Super Saturday: Laura King’s five most intriguing runners at Meydan

Meydan’s Super Saturday fixture is the official day of prep races for the Dubai World Cup meeting on March 26 and will no doubt see a few contenders emerge. UAE racing expert Laura King picks out five interesting runners to keep an eye on.

Turkey's Aegean Finale tackles the G1 Jebel Hatta. (Photo by Dubai Racing Club)

Laura King



Russian Emperor – G1 Jebel Hatta

Hong Kong trainer Douglas Whyte is taking a somewhat unusual route here, using the 1800m G1 Jebel Hatta (officially the prep for the G1 Dubai Turf) as a lead-up for the 2400m G1 Dubai Sheema Classic. In doing so, he’s landed his six-year-old in a fairly deep race, with four Godolphin horses to beat including Real World and Master Of The Seas.

But Russian Emperor has bags of talent and has arrived at Meydan in red hot form after his recent big-race success in Qatar. This distance is below his optimum, so perhaps best not to expect a win this time, but he has been Group 1-placed over a mile at Sha Tin in the past and he should still be running a good race as a sighter for the big one at the end of the month. Hong Kong’s last win in Dubai was back in 2016 when Rich Tapestry won the Al Shindagha Sprint.


Alberto Sanna celebrates Russian Emperor's G1 H.H. The Amir Trophy success. (Photo by QREC Photo)

Slava Ukraini – Listed Al Bastakiya

His name means ‘Glory to Ukraine’ and the Danish-bred colt’s five-strong ownership group includes one man who is based in the war torn country but who managed to make it to Meydan to see the horse run last month.

Gauging Slava Ukraini’s Danish form is not easy but trainer Niels Petersen’s three-year-old has run two good races this Carnival, finishing fifth and fourth, on turf, both times at odds of 50-1. The second of those was an improved effort and saw him beaten by less than two lengths over 2000 metres. The switch to dirt for the first time in the Listed Al Bastakiya over 1900m is an interesting move.

Al Dasim – G3 Nad Al Sheba Sprint

George Boughey is a trainer going places at a rapid pace so his runners are always worth a look. Al Dasim was the upwardly mobile Englishman’s first winner in Dubai and the colt has since made it two from two over the same course and 1200m distance he’ll go over in the G3 Nad Al Sheba Turf Sprint.

In truth, he was probably the best of a mediocre bunch of three-year-old sprinters at this year’s Carnival, and he doesn’t have a great draw on Saturday taking on his elders for the first time. But this race isn’t all that strong either, so maybe he takes it to three from three, beats a few old boys for good measure and further enhances Boughey’s reputation.
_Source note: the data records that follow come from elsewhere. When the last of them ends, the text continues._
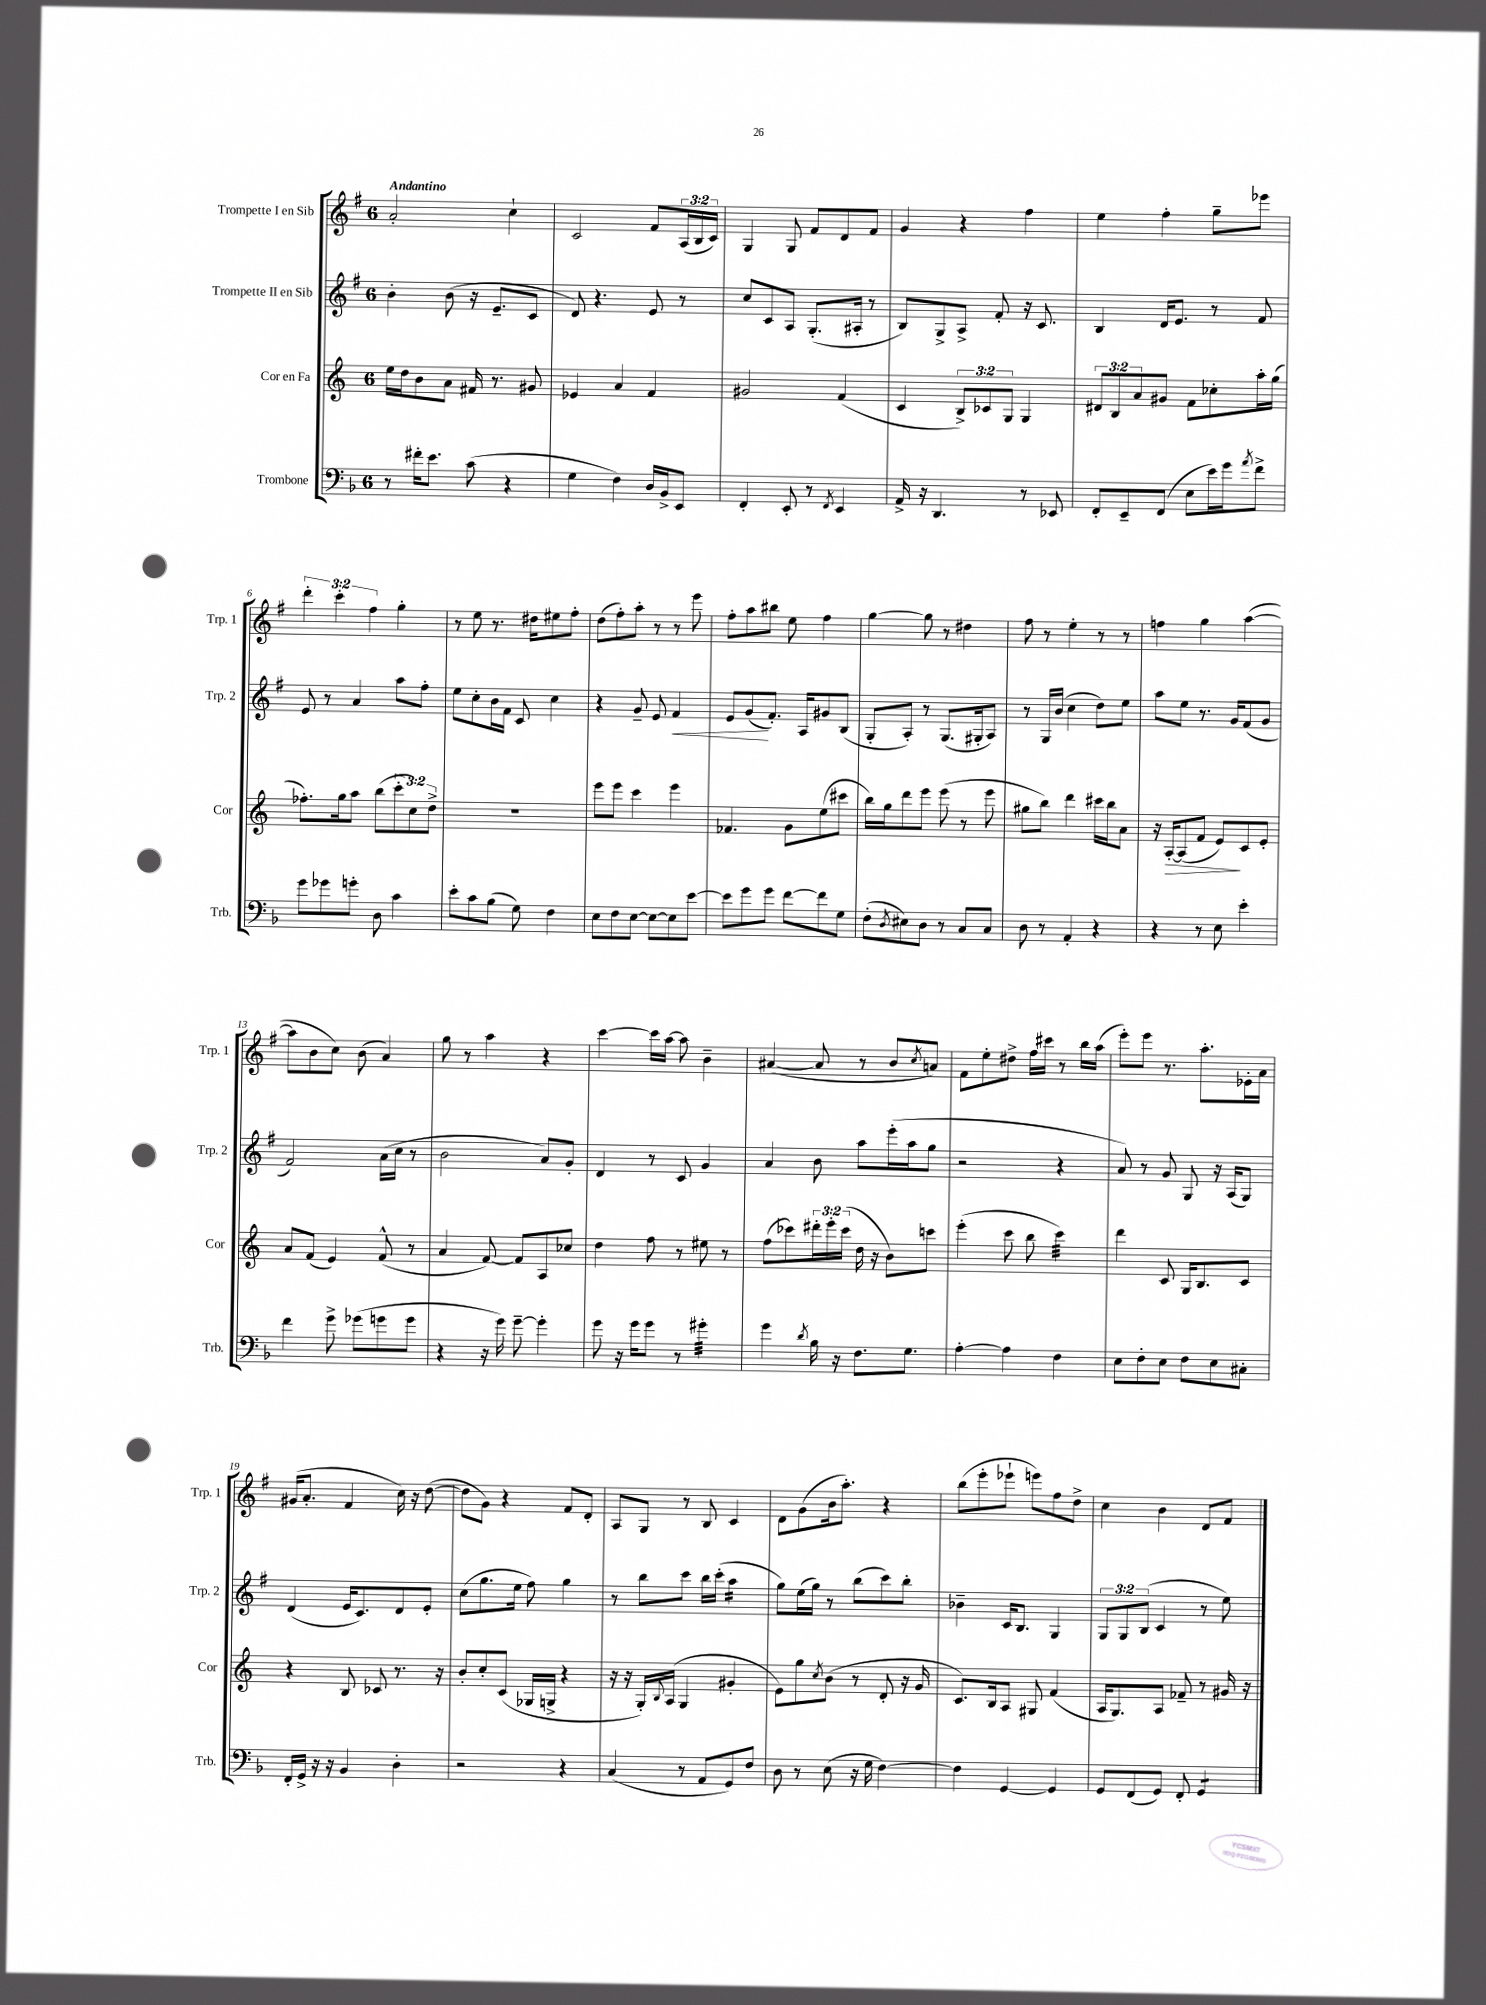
<<
\new StaffGroup <<
\new Staff = "s0" \with { instrumentName = "Trompette I en Sib" shortInstrumentName = "Trp. 1" } {
    \clef treble \key g \major \once \override Staff.TimeSignature.style = #'single-digit \time 6/8 \override Staff.TupletNumber.text = #tuplet-number::calc-fraction-text \tempo "Andantino"
    a'2-. c''4-! |
    c'2 fis'8 \tuplet 3/2 { a16( b16 c'16) } |
    g4 g8 fis'8 d'8 fis'8 |
    g'4 r4 fis''4 |
    e''4 fis''4-. g''8-- ees'''8 |
    \tuplet 3/2 { d'''4-. c'''4-. fis''4 } g''4-. |
    r8 e''8 r8. dis''16 eis''8 fis''8-. |
    d''8( fis''8-.) a''8-. r8 r8 e'''8 |
    fis''8-. a''8 bis''8 e''8 fis''4 |
    g''4~ g''8 r8 dis''4 |
    fis''8 r8 e''4-. r8 r8 |
    f''4 g''4 a''4~( |
    a''8 b'8 c''8) b'8( a'4) |
    g''8 r8 a''4 r4 |
    c'''4~ c'''16 a''16~ a''8 b'4-- |
    ais'4~( ais'8 r8 b'8 \acciaccatura { c''8 } a'8) |
    fis'8 e''8-. dis''8-> fis''16 cis'''16 r8 b''16 a''16( |
    e'''8-.) e'''8 r8. a''8.-. ees'16-. a'16 |
    gis'16( a'8.-. fis'4 c''16) r16 d''8~( |
    d''8 g'8) r4 fis'8 d'8-. |
    a8 g8 r8 b8 c'4 |
    d'8 g'8( b'16 a''8.-.) r4 |
    b''8( e'''8-. ees'''8-! e'''8) fis''8 d''8-> |
    c''4 b'4 d'8 fis'8 \bar "|." |
}
\new Staff = "s1" \with { instrumentName = "Trompette II en Sib" shortInstrumentName = "Trp. 2" } {
    \clef treble \key g \major \once \override Staff.TimeSignature.style = #'single-digit \time 6/8 \override Staff.TupletNumber.text = #tuplet-number::calc-fraction-text
    b'4-. b'8( r16 e'8.-- c'8 |
    d'8) r4. e'8 r8 |
    c''8 c'8 a8 g8.-.( ais16-. r8 |
    b8) g8-> a8-> fis'8-. r16 c'8. |
    b4 d'16 e'8. r8 fis'8 |
    e'8 r8 a'4 a''8 fis''8-. |
    e''8 c''8-. b'16 fis'16 c'8 c''4 |
    r4 g'8-- e'8 fis'4\< |
    e'8 g'8\!( fis'8.-.) a16 gis'8 b8( |
    g8-. a8-.) r8 g8.( gis16-. a8) |
    r8 g16 b'16( c''4 d''8) e''8 |
    a''8 e''8 r8. g'16 fis'8( g'8 |
    fis'2) a'16( c''16 r8 |
    b'2 a'8) g'8-. |
    d'4 r8 c'8 g'4 |
    a'4 b'8 a''8 e'''16-.( a''16 g''8 |
    r2 r4 |
    a'8) r8 g'8 g8 r16 a16( g8) |
    d'4( e'16 c'8.) d'8 e'8-. |
    c''8( g''8. e''16 fis''8) g''4 |
    r8 b''8 c'''8 b''16 c'''16-.( a''4:16 |
    g''8) e''16( g''16) r8 b''8( c'''8) b''8-. |
    bes'4-- c'16 b8. g4 |
    \tuplet 3/2 { g8 g8 b8( } c'4 r8 e''8) \bar "|." |
}
\new Staff = "s2" \with { instrumentName = "Cor en Fa" shortInstrumentName = "Cor" } {
    \clef treble \key c \major \once \override Staff.TimeSignature.style = #'single-digit \time 6/8 \override Staff.TupletNumber.text = #tuplet-number::calc-fraction-text
    e''16 d''16 b'8 a'8 fis'16 r8. gis'8 |
    ees'4 a'4 f'4 |
    gis'2 f'4( |
    c'4 \tuplet 3/2 { b8->) ces'8 g8 } g4 |
    \tuplet 3/2 { dis'8 b8 a'8 } gis'8 f'8 ces''8-. a''16-. g''16( |
    fes''8.-.) g''16 a''8 b''8( \tuplet 3/2 { c'''8-. c''8) d''8-> } |
    R2. |
    e'''8 e'''8 c'''4 e'''4 |
    fes'4. g'8 e''8( cis'''8 |
    b''16) g''16 d'''8 e'''8 e'''8( r8 e'''8 |
    gis''8 b''8) d'''4 cis'''16 b''16 a'8 |
    r16 a16~-.\> a8( f'8 e'8\!) c'8 e'8-. |
    a'8 f'8( e'4) f'8-^( r8 |
    a'4 f'8~) f'8 a8 ces''8 |
    d''4 f''8 r8 eis''8 r8 |
    f''8( ces'''8) \tuplet 3/2 { dis'''16-. e'''16-. ces'''16( } d''16 r16 b'8) c'''8 |
    e'''4-.( c'''8 b''8 c'''4:32) |
    d'''4 c'8 g16 b8. c'8 |
    r4 b8 ces'8 r8. r16 |
    b'8-. c''8-. c'8( ges16 g16-> r4 |
    r16 r16 g16-.) \appoggiatura { b8 } a16( g4 gis'4-. |
    e'8) g''8 \acciaccatura { c''8 } b'8( r8 d'8-. r16 g'16 |
    c'8.) b16 a8 gis8 f'4( |
    a16 g8.) a8 fes'8-- r8 gis'16 r16 \bar "|." |
}
\new Staff = "s3" \with { instrumentName = "Trombone" shortInstrumentName = "Trb." } {
    \clef bass \key f \major \once \override Staff.TimeSignature.style = #'single-digit \time 6/8
    r8 fis'16-. e'8. c'8( r4 |
    g4 f4) d16 bes,16-> e,8 |
    f,4-. e,8-. r8 \acciaccatura { f,8 } e,4 |
    a,16-> r16 d,4. r8 ees,8 |
    f,8-. e,8-- f,8( e8 e'16) g'16 \acciaccatura { a'8 } f'8-> |
    g'8 ges'8 g'8-. d8 c'4 |
    e'8-. c'8 bes8( g8) f4 |
    e8 f8 e8~ e8~ e8 e'8~ |
    e'8 g'8 g'8 f'8~ f'8 g8 |
    f8-.( \acciaccatura { d8 } eis8) d8 r8 c8 c8 |
    d8 r8 a,4-. r4 |
    r4 r8 e8 e'4-. |
    f'4 g'8-> ges'8( g'8 g'8 |
    r4 r16 g'16) g'8~-- g'4-. |
    g'8 r16 g'16 g'8 r8 gis'4:32-. |
    g'4 \acciaccatura { d'8 } bes16 r16 f8. g8. |
    a4~-. a4 f4 |
    e8 f8-. e8 f8 e8 cis8-. |
    f,16-. g,16-> r16 r16 bes,4 d4-. |
    r2 r4 |
    c4( r8 a,8 g,8) f8 |
    d8 r8 e8( r16 g16 f4~) |
    f4 g,4~ g,4 |
    g,8 f,8( g,8) f,8-. g,4:8 \bar "|." |
}
>>
>>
Al Dasim contests the G3 Nad Al Sheba Turf Sprint. (Photo by Dubai Racing Club)

Aegean Finale – G1 Jebel Hatta

If Turkish raider Aegean Finale doesn’t win the G1 Jebel Hatta, it will be the end of a frustrating run in Dubai for his connections, who have seen him finish a close second twice. Last time out he was stopped for a clear run, charging home and only failing by a neck.

The four-year-old was trained by Batuhan Ay when winning the G2 Queen Elizabeth Cup at Ankara in October 2021 but switched to Orkun Ozelcanat for this Dubai campaign. After his two close misses at a mile, Aegean Finale is now up in trip and he has won his sole previous start at this 1800m distance. That all means he’s no forlorn hope to provide Turkey with their first Dubai winner since Pan River in 2010.

White Wolf – G2 Dubai City Of Gold

It will be a massive surprise if Godolphin go winner-less on Saturday, but White Wolf in the G2 Dubai City Of Gold is one of their less-heralded runners. The gelding was considered to be an Epsom Derby candidate last spring until only sixth of eight in the G2 Dante Stakes in May, at just his second start. A long break followed before he returned with a minor win at Wolverhampton in October, followed by a close second on his Carnival debut.

White Wolf has consistently been talked up by trainer Saeed Bin Suroor, who even tried to turn him into a Dubai World Cup horse by running him on dirt last time. That experiment failed, but he could materialise as a worthy G1 Sheema Classic contender if he can win what looks to be a weak edition of this 2400m lead-up.